§ **PROVIDED INFORMATION**:
########################################

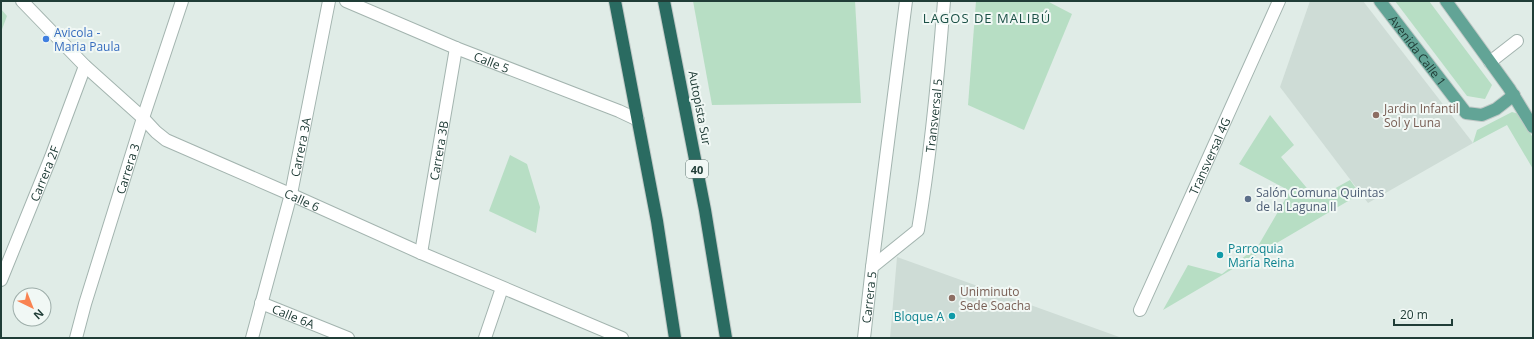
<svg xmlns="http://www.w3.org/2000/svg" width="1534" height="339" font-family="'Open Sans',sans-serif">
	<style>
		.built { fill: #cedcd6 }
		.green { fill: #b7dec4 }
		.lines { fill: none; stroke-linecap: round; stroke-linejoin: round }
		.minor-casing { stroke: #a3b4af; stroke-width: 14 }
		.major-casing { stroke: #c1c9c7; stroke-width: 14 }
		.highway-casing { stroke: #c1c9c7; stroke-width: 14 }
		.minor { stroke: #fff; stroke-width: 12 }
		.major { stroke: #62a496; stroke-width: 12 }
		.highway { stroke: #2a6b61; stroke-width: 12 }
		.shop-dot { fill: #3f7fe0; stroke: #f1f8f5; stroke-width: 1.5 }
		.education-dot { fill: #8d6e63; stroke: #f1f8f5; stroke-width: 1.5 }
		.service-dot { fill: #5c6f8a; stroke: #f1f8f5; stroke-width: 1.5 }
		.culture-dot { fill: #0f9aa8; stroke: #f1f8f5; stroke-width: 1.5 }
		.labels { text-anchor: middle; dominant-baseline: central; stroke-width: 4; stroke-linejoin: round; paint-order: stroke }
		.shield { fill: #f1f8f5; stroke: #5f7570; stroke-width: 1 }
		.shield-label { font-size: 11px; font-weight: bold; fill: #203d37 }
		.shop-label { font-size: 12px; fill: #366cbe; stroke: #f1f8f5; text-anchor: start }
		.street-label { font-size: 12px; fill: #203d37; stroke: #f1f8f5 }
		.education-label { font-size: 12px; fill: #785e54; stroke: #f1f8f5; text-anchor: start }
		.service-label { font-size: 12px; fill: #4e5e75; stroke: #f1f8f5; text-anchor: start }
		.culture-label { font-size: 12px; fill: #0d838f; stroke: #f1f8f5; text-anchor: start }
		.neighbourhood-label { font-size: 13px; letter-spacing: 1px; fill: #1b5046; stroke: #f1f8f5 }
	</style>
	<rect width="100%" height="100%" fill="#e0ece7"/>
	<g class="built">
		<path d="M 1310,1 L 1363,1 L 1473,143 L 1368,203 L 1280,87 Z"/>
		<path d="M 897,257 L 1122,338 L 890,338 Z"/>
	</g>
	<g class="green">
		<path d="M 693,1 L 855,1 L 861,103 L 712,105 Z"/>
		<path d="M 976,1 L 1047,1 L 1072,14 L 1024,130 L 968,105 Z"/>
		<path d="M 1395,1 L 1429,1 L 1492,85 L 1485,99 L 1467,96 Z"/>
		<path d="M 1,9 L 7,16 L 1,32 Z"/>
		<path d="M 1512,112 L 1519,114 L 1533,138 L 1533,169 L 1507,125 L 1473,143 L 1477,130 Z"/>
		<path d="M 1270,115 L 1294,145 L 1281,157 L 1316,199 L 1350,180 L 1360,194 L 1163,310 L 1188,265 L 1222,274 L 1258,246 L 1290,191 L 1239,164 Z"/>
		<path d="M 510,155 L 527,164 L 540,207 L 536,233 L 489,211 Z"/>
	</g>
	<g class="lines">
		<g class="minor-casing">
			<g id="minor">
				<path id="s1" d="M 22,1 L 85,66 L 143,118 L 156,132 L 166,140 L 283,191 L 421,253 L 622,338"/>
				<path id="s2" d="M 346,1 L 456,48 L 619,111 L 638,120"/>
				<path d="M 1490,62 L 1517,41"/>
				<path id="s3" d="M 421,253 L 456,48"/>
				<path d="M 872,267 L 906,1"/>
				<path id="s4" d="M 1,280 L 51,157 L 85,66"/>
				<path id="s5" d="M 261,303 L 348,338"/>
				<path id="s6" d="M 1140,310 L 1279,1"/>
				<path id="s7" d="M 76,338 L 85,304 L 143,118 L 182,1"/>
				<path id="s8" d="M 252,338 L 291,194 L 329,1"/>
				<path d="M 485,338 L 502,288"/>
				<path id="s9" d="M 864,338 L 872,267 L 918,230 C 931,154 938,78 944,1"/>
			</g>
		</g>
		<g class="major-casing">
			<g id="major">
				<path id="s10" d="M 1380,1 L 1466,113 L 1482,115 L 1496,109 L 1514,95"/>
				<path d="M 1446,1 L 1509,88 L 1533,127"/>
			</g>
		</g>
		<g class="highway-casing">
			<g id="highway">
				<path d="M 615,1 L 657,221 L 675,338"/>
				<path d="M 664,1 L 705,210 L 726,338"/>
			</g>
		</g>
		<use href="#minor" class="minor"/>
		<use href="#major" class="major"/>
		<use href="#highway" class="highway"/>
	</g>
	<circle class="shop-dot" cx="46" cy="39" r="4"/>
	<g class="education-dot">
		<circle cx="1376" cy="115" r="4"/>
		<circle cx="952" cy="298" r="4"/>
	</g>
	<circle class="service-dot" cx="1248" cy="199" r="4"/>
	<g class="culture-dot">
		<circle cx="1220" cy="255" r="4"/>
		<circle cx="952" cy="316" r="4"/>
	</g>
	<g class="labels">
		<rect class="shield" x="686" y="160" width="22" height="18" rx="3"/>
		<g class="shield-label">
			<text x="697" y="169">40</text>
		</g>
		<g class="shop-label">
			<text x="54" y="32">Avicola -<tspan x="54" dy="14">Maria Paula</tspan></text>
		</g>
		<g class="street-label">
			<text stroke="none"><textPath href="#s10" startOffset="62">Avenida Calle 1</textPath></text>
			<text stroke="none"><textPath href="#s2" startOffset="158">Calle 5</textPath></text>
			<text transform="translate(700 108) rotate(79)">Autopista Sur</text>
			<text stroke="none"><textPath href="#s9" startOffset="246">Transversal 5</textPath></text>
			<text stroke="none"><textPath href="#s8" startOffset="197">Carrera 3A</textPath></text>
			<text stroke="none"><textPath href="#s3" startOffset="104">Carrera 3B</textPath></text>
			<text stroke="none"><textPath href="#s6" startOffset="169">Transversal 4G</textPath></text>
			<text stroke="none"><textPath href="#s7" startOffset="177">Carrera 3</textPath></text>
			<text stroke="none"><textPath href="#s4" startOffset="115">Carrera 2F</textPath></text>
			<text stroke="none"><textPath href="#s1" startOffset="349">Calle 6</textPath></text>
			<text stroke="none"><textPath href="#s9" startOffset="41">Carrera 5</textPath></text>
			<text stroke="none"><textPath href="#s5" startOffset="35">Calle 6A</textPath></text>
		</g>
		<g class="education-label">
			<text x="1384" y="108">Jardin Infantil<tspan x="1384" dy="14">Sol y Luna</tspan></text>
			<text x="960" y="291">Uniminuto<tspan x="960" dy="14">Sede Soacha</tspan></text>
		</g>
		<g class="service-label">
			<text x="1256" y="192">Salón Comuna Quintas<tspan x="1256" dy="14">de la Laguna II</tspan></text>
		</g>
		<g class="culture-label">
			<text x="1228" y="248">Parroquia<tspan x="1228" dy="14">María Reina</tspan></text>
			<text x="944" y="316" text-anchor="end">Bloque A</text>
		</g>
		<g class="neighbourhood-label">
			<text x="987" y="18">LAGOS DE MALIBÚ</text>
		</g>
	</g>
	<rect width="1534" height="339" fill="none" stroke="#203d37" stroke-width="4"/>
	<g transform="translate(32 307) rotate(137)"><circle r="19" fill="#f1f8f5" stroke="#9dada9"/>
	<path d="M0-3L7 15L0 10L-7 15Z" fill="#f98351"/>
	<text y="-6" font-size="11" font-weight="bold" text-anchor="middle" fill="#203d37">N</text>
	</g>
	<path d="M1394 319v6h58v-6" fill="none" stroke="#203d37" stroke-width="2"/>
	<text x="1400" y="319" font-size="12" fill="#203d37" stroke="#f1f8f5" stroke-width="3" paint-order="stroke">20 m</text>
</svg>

########################################

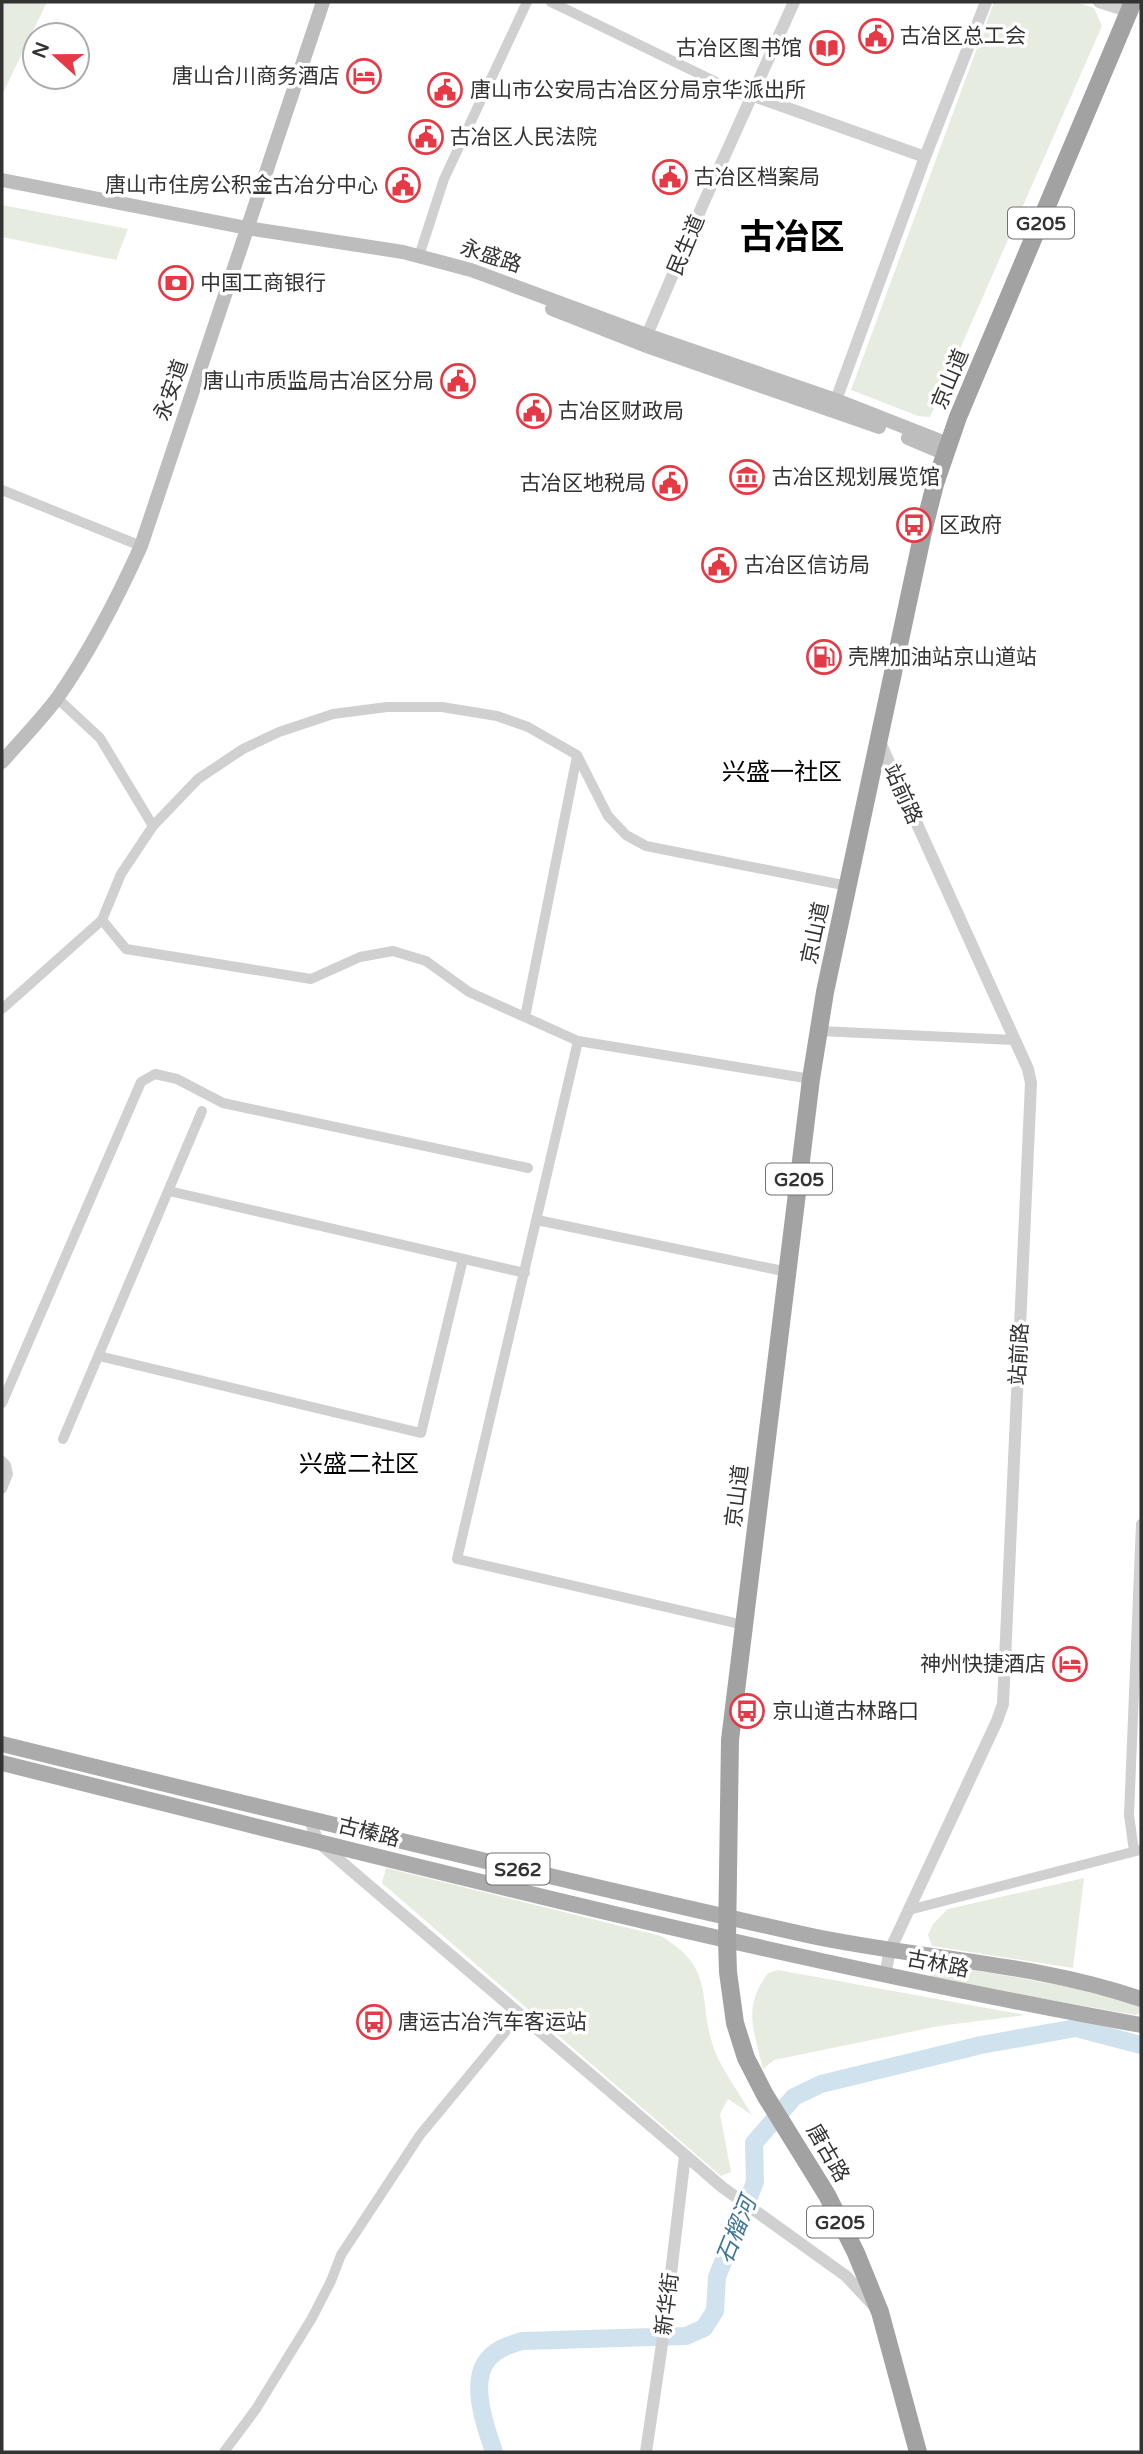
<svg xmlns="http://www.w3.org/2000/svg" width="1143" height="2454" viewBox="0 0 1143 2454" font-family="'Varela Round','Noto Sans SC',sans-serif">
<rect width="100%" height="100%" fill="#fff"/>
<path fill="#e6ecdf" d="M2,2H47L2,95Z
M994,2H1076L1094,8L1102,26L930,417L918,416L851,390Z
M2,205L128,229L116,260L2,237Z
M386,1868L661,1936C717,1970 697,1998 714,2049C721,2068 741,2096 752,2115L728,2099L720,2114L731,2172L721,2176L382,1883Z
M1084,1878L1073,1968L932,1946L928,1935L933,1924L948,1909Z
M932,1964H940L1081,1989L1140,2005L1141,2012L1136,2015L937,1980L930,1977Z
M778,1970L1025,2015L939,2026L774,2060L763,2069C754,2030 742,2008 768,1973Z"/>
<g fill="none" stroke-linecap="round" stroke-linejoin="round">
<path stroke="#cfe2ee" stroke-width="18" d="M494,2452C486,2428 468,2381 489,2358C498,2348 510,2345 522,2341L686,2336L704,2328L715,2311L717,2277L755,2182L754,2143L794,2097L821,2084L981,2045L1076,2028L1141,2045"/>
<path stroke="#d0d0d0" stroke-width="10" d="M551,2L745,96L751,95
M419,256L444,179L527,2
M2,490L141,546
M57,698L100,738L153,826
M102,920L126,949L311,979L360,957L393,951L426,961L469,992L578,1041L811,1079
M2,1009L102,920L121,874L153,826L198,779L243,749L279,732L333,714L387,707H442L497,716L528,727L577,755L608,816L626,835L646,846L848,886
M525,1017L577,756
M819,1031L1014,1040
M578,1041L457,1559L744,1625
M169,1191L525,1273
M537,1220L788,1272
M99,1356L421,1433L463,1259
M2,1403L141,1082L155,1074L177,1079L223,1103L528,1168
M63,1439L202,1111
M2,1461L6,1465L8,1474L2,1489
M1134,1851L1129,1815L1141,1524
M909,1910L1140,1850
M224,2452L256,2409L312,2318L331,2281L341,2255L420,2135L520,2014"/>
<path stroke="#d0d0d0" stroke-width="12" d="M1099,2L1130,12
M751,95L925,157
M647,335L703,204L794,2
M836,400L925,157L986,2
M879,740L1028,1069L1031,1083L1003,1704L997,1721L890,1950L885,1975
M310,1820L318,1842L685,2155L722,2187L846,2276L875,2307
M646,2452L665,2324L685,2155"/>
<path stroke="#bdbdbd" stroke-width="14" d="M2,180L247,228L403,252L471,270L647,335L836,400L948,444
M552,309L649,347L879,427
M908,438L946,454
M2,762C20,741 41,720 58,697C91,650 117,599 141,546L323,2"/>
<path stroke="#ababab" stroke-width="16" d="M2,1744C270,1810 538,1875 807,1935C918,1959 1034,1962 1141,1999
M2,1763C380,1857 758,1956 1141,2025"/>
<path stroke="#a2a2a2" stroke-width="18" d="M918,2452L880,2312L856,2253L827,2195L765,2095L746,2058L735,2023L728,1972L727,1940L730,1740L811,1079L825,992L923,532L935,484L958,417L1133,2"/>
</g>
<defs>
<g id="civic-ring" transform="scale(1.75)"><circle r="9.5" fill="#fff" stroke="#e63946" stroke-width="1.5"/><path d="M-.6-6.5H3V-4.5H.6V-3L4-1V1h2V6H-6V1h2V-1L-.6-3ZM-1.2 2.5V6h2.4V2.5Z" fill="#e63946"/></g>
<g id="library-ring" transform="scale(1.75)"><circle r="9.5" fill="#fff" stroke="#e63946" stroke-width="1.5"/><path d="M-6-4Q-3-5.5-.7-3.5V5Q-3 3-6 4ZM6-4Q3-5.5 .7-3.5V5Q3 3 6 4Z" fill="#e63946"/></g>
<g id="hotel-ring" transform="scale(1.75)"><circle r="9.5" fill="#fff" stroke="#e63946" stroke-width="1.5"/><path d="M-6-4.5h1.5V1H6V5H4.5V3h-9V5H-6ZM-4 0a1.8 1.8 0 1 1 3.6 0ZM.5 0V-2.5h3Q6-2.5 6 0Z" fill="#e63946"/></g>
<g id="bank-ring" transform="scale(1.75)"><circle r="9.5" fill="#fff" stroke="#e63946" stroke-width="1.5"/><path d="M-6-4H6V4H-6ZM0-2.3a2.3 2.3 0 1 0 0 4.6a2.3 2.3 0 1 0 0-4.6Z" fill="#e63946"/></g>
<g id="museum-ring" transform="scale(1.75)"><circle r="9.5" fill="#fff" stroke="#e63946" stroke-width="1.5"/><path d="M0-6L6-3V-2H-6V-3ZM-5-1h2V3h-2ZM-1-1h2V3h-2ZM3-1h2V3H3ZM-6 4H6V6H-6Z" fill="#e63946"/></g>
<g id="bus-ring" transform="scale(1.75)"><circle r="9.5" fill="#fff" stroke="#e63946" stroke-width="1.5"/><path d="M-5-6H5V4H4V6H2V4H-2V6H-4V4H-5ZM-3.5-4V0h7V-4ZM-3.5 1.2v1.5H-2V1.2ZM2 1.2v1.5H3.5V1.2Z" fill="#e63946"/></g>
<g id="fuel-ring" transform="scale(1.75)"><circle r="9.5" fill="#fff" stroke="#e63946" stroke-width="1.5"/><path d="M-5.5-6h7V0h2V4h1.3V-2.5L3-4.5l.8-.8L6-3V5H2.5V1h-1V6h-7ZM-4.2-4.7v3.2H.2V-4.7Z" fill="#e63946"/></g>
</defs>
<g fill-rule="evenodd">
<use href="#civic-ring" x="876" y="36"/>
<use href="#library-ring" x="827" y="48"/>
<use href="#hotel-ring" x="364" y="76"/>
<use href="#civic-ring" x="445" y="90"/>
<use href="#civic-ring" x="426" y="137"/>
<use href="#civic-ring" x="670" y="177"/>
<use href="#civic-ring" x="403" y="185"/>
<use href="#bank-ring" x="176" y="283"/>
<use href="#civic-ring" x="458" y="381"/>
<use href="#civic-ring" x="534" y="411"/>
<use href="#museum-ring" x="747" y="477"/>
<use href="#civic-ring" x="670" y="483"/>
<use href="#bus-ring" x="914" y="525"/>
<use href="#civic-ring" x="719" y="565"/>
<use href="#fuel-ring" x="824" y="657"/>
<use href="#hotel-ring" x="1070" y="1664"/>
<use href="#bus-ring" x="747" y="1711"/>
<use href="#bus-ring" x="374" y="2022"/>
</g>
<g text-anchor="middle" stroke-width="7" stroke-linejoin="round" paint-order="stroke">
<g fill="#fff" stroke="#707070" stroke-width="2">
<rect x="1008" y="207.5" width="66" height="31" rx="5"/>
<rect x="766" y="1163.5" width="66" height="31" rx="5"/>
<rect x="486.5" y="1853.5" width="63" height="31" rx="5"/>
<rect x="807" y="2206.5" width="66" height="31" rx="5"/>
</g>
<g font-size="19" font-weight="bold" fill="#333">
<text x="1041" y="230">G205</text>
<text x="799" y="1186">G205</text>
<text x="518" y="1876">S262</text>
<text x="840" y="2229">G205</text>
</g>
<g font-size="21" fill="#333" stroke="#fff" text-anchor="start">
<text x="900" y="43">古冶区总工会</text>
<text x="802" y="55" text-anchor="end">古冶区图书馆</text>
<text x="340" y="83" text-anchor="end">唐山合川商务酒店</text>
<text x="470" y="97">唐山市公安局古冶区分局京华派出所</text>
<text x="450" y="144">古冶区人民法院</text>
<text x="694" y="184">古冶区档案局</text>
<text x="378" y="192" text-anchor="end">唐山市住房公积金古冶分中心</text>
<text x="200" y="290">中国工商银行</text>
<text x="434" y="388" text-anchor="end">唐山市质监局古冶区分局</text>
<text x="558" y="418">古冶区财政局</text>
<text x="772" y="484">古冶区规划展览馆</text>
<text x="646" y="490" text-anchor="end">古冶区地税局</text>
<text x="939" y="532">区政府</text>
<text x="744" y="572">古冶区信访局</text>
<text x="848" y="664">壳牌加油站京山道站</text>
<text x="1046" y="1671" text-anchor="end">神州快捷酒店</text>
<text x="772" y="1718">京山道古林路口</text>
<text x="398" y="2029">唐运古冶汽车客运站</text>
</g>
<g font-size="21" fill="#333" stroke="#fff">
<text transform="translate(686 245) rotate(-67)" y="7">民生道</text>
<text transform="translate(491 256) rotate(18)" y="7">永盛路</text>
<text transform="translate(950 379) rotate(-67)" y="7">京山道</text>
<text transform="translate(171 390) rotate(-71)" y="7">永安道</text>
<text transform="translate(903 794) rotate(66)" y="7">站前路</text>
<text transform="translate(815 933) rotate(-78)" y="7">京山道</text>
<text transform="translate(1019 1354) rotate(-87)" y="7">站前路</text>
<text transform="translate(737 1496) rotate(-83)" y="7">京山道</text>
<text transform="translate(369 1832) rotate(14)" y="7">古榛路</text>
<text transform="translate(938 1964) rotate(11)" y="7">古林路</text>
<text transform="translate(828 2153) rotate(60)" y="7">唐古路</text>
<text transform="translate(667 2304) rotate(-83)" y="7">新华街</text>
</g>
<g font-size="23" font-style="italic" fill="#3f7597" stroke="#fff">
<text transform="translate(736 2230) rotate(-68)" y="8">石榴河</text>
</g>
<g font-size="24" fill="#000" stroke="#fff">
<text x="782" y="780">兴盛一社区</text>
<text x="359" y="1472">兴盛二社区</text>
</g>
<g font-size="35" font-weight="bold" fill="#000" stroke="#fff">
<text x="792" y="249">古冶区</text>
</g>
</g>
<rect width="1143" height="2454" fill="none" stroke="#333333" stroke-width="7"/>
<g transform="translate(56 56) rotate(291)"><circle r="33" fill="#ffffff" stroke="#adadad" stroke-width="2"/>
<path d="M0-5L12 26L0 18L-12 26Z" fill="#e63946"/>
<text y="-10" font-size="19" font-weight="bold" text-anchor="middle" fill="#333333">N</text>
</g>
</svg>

########################################

§ **PROMPT**: From the data above, pick out each line containing "major" and copy it.

§ **ANSWER SECTION**:
		.major-casing { stroke: #c1c9c7; stroke-width: 14 }
		.major { stroke: #62a496; stroke-width: 12 }
		<g class="major-casing">
			<g id="major">
		<use href="#major" class="major"/>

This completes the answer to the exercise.